Murphy's Law says that data entry mistakes, hardware problems, and unanticipated glitches in software drivers and Web pages are more likely to happen when you're rushed. So, if you're taking it down to the wire, here are some things to keep in mind and some resources that may come in handy.
Delay and Pay
First, you delayed, so be prepared to pay extra. Intuit and H&R Block raised filing and some help service prices after March 31. Second Story Software's TaxACT Online site has the same rock-bottom prices, but offers little time-saving help.
If you haven't paid yet, you can find a comparison of tax software at "1040 With a Good Buddy" and of tax Web sites at "Guide to Do-It-Yourself Tax Sites".
Post-April 1 tests of the various services and download/upload routines of these online preparers have encountered no slowdowns beyond the usual thumb-twiddling during Web page downloads, even using a 56K modem on a 500-MHz PC. Only a few minor miscues surfaced when using H&R Block's Online Tax Program.
Naturally, you'll get quicker response with a broadband connection and more powerful PC. But, if time is precious, a desktop tax program (with e-filing capabilities) will beat a tax Web site every time--for more money, of course.
Last-Minute Advice
If you have a tax question under deadline, H&R Block and Intuit are ready to help with a click on the always-present links in their desktop and Web programs.
Of the two, H&R Block's system is quicker, easier, and more complete. Click the tax advisor link and H&R Block will answer questions by phone or e-mail, charging $20 for each incident. For $30, you can upload your completed return and an advisor will check it for accuracy and answer more questions.
For many dollars more, Block's Professional Tax Service option will walk you through the same questions, and then a Block advisor will fill out and review your forms and e-file your Online Tax Program return for you. Those prices start at $100 (a higher price since March 31) for any federal 1040; add another $30 for a state return and $30 to $100 for every additional schedule you use. For federal and state returns with capital gains and home business schedules, you'd pay $190, compared to OTP's $30 post-March 31 price tag.
Intuit's "Live Advice" link makes you join the online advice service Keen, billed as "a live advice community" whose 7 million members cover topics from e-Bay shopping to puppy training. You set up an account with funds from a credit card or bill-paying service, and get a $5 credit toward your first three minutes worth of telephone or online chat advice.
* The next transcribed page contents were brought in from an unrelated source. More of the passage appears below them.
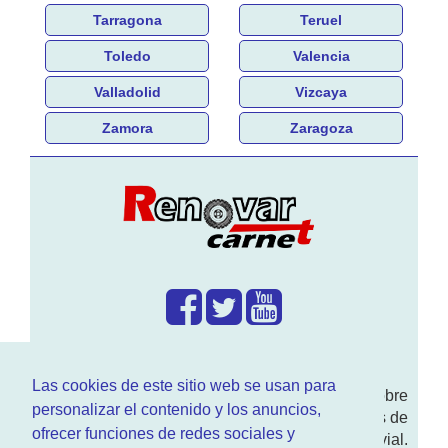
Tarragona
Teruel
Toledo
Valencia
Valladolid
Vizcaya
Zamora
Zaragoza
¿Que hacemos?
Las cookies de este sitio web se usan para
En
www.RenovarCarnet.com
Te contamos sobre
personalizar el contenido y los anuncios,
la
renovación del permiso
de conducir, noticias de
ofrecer funciones de redes sociales y
actualidad motor y sobre todo seguridad vial.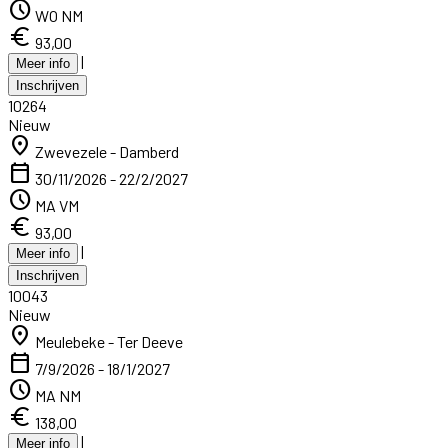
schedule
WO NM
euro
93,00
|
Meer info
Inschrijven
10264
Nieuw
location_on
Zwevezele - Damberd
calendar_today
30/11/2026 - 22/2/2027
schedule
MA VM
euro
93,00
|
Meer info
Inschrijven
10043
Nieuw
location_on
Meulebeke - Ter Deeve
calendar_today
7/9/2026 - 18/1/2027
schedule
MA NM
euro
138,00
|
Meer info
You then search through a list of advisors with different rates and times of availability and a wide variety of backgrounds. Prices range from 50 cents to $5 per minute, but they all seem to cluster around $2 per minute. To beat Block, your problem would have to be solved in 13 minutes.
Extension Options
If you get right up to the deadline, consider this: It took 2 and 1/2 hours just to print out my rather long return on an inkjet printer. Next comes the line at the Post Office.
The alternative is e-filing, which shouldn't take more than a few minutes. To e-file through one of the tax programs or tax preparation Web sites, you create a pin by typing in last year's gross adjusted income and your birth date, create a PIN number, and send your return.
Finally, if you just can't get it together this week, a less-than-desirable fallback is to file by April 15 for an extension until August 15. You can download, print out the necessary extension application--Federal Form 4868 for individuals--from within the tax programs and websites or by going directly to the IRS Web site and typing "4868" into the Forms and Publications Finder.
The catch is that Uncle Sam wants you to pony up any money you owe when you file the extension or he'll levy those infamous interest fees and penalties. That can be hard to determine if you don't go most of the way toward completing your return.
Your options are to simply overpay tax owed based on some guesstimate from your last year's return or let Uncle Sam hold onto your tax refund for another four months. Either way, he wins--as usual.